E questa tendenza l'ho notata anche nella decorazione delle case. Sul web o sui social network vengono condivise (e quindi apprezzate) tantissime immagini di abitazioni accoglienti e comunque essenziali, mentre fino a pochi anni fa sicuramente si sarebbe visto un tripudio di fotografie di interni algidamente minimalisti. Lo stesso successo di Freunde Von Freunden - un sito web/community che ha come tema principale le abitazioni - è interessante da notare in quanto pubblica rarissimamente ambienti minimalisti.

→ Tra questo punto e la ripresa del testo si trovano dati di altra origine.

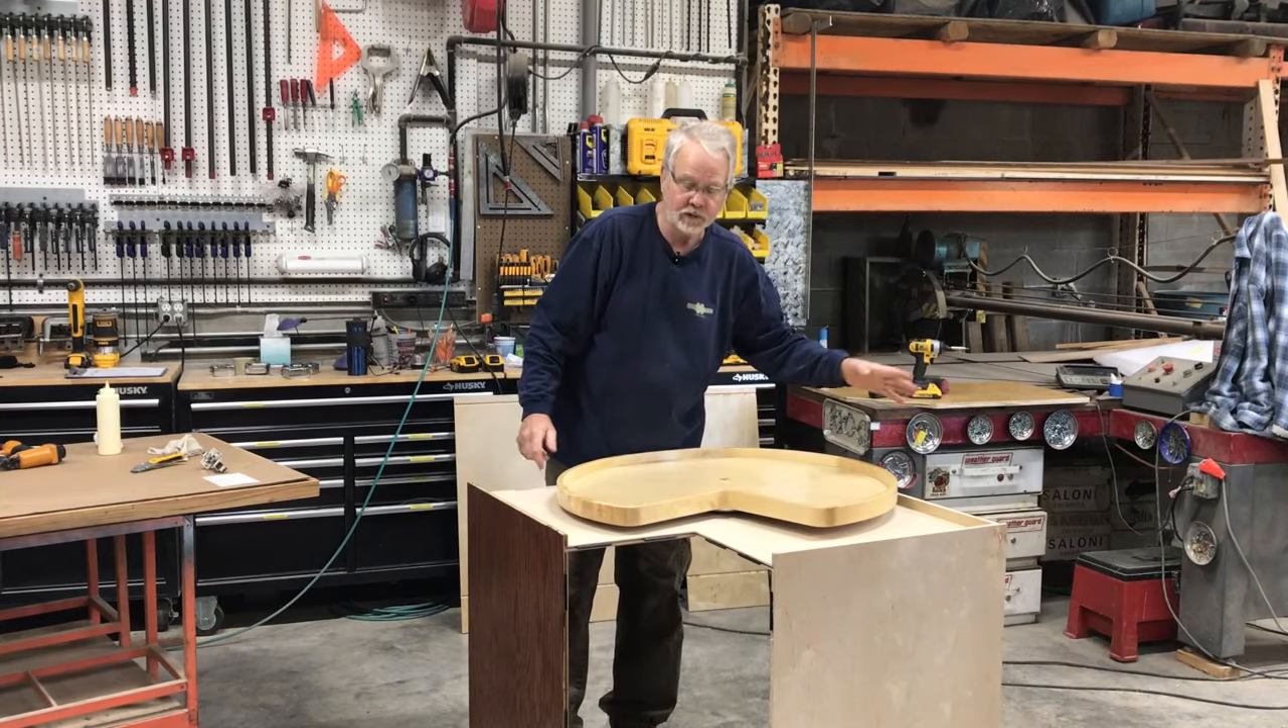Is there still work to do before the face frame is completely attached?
Yes.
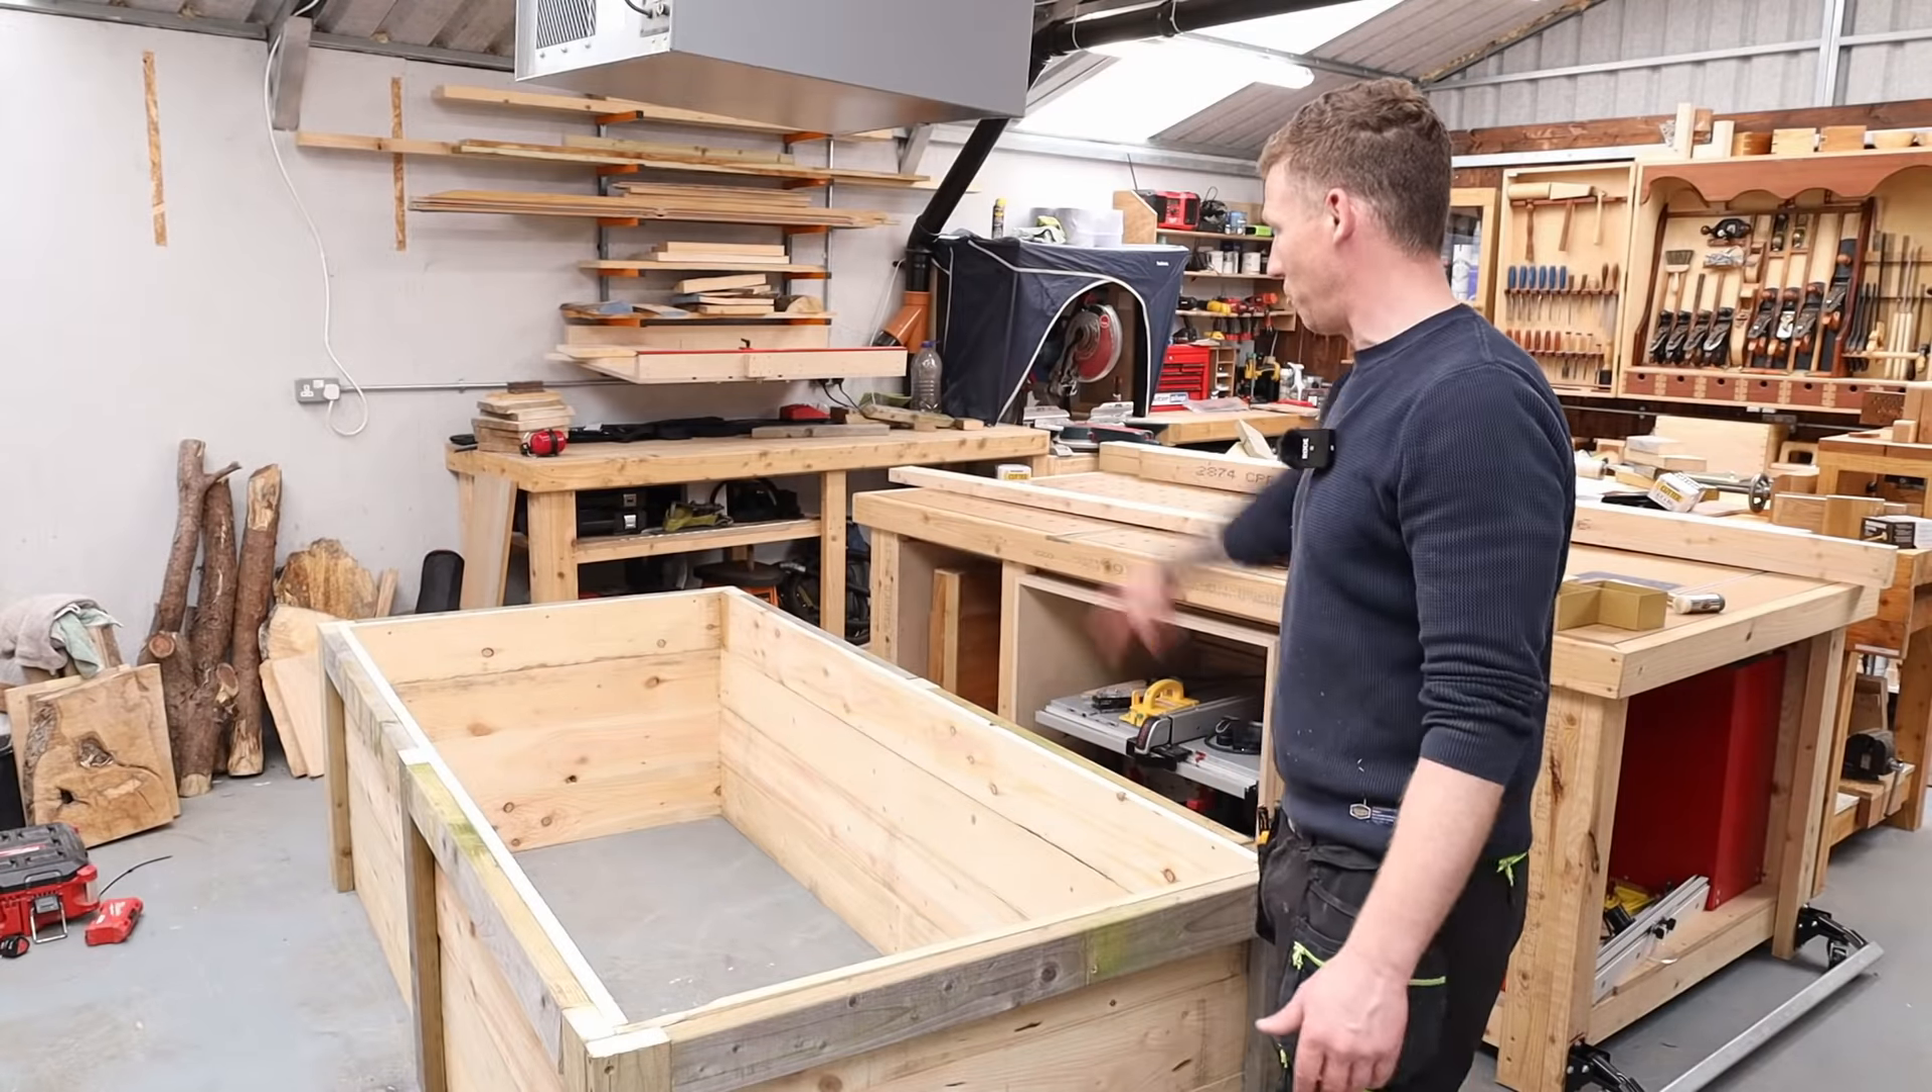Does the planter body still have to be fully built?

Mi viene da citare anche Monocle, rivista molto apprezzata in tutto il mondo, che recentemente ha sentito l'esigenza di lanciare uno dei suoi libri-guida tutto dedicato alle "Cozy Homes", proprio come risposta alle tante persone che vogliono finalmente una pubblicazione che non mostri case dove "sembra che non ci vivi nessuno" (cit. The Monocle Guide to Cosy Homes): quelle che invece fino a pochi anni fa erano proprio messe in copertina per potere spingere le vendite.

Col tempo ho ragionato molto sulla domanda che fa da titolo a questo post e mi sono finalmente dato una risposta.

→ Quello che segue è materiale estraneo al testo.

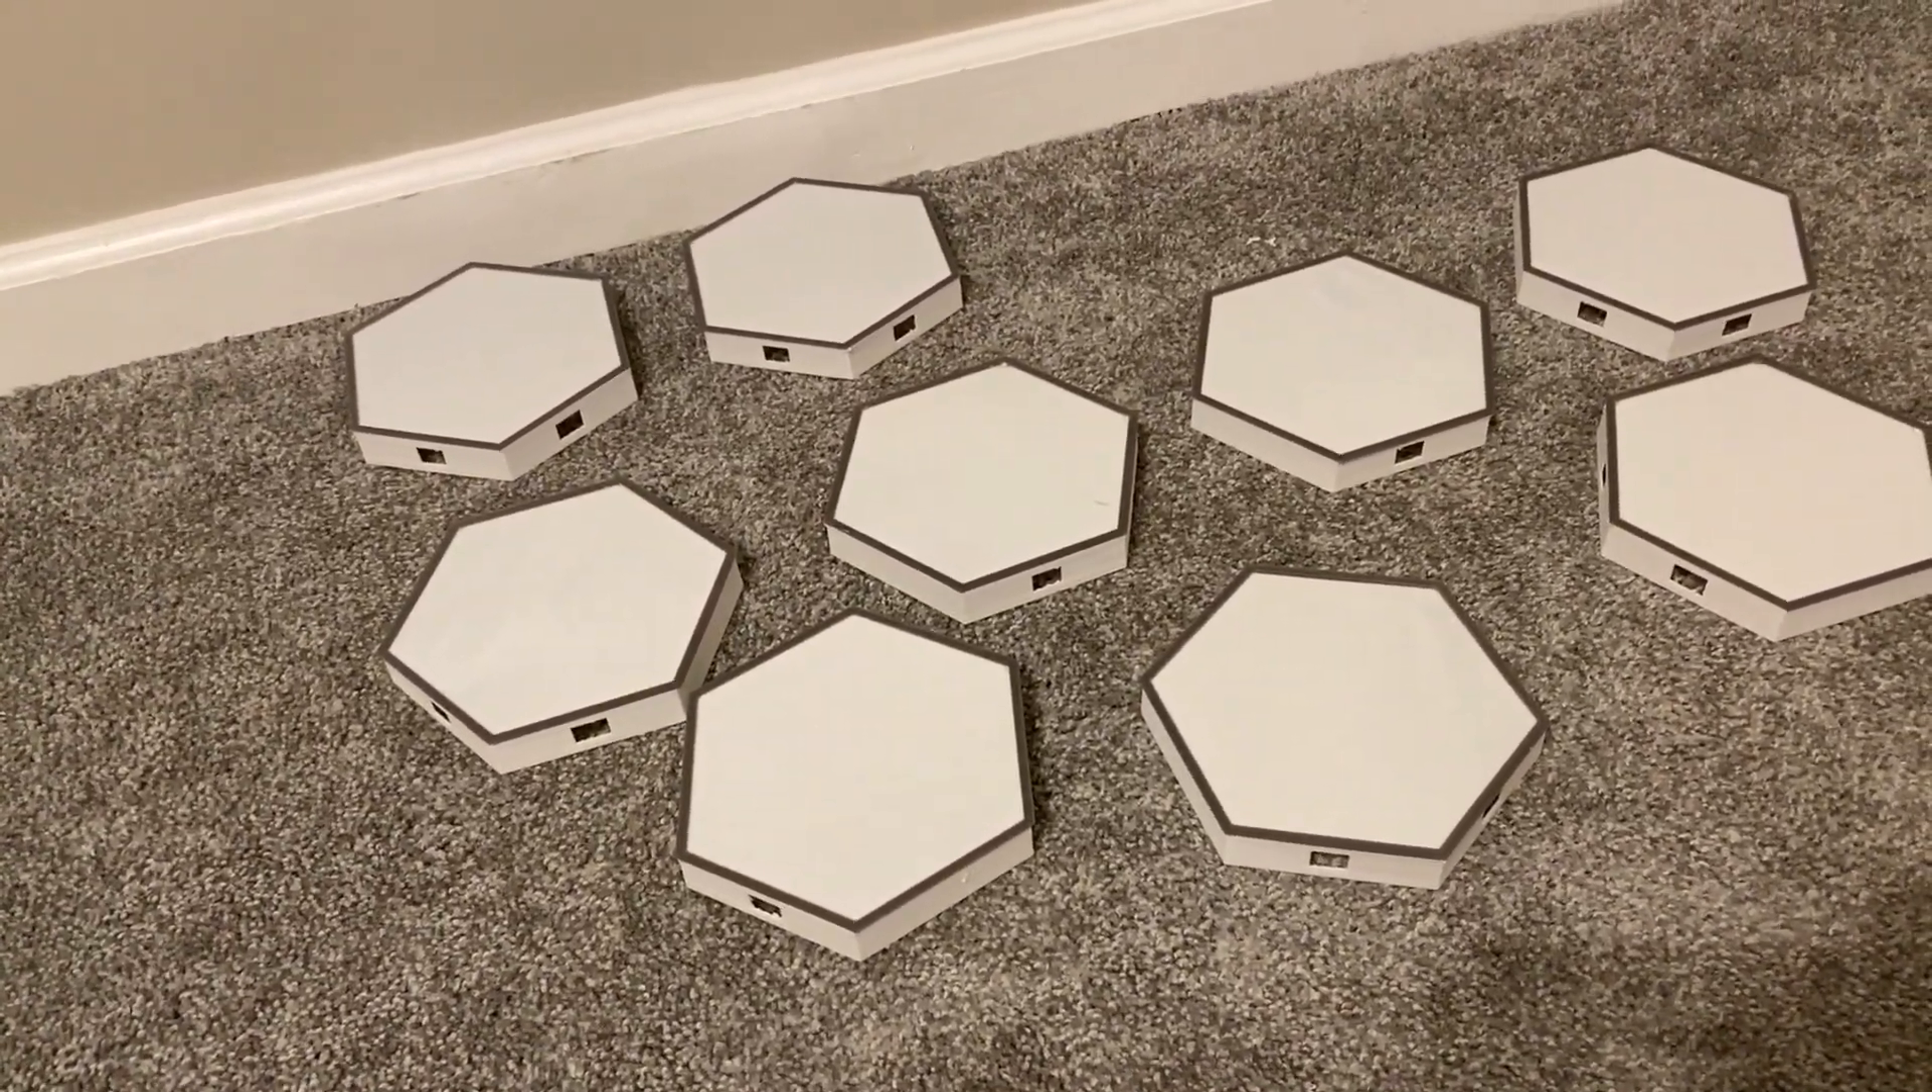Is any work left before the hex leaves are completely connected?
Yes.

Il minimalismo non è morto. Difatti s'è ammorbidito, ha ceduto su parte dei suoi dogmi per permettersi ancora di non fare la fine di alcune correnti estetiche del passato, quelle che ora sono sepolte e circoscritte a secoli più o meno lontani.
Del resto è un percorso più che naturale.

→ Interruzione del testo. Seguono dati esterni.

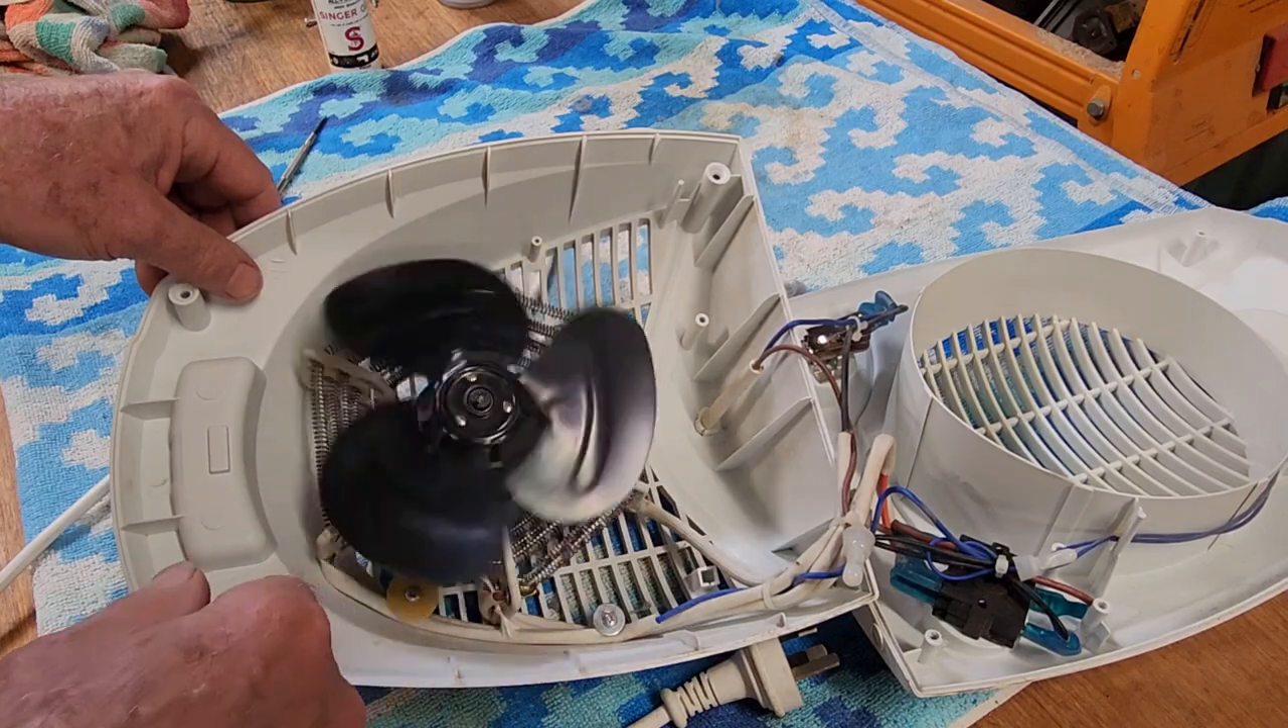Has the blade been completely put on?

Il minimalismo nel design - ma in questo caso soprattutto negli interni - nasce come reazione e interruzione della confusione dei decenni che lo precedevano. Come molte altre correnti estetiche anche il minimalismo si proponeva a un pubblico elitario, dotato di gusto molto raffinato e, per carità, anche un po' snob. Per imporsi doveva basarsi su regole ferme, inequivocabili e anche estremiste (e in quest'ultima caratteristica sta tutto il suo senso rivoluzionario); ma col tempo anche il minimalismo sarebbe diventato parte della cultura e, una volta effettuata la sua rivoluzione, se fosse rimasto ancora rigidamente fedele ai propri dogmi, sarebbe stato ritenuto eccessivo e quindi forse poi abbandonato.
Ciò che vedo oggigiorno è un minimalismo smorzato e quasi inaspettatamente "caldo". L'acciaio perde vantaggio sul legno, le superfici ammettono la presenza di difetti, le pareti spoglie vengono delicatamente rivestite di stampe essenziali e fotografie artistiche, gli ambienti acquisiscono qualche oggetto in più e i mobili ammettono l'uso del colore per non essere solo più bianchi, neri o grigi. Ma tutto rimane pulito, pacato e leggero.
In pratica il minimalismo degli esordi ha veramente compiuto il suo lavoro: ha fatto un'opera di pulizia e plasmato la mente di molti per portarli finalmente a concentrarsi sull'essenziale, ma permettendo loro la giusta libertà di rendere gli ambienti dei posti in cui potere vivere.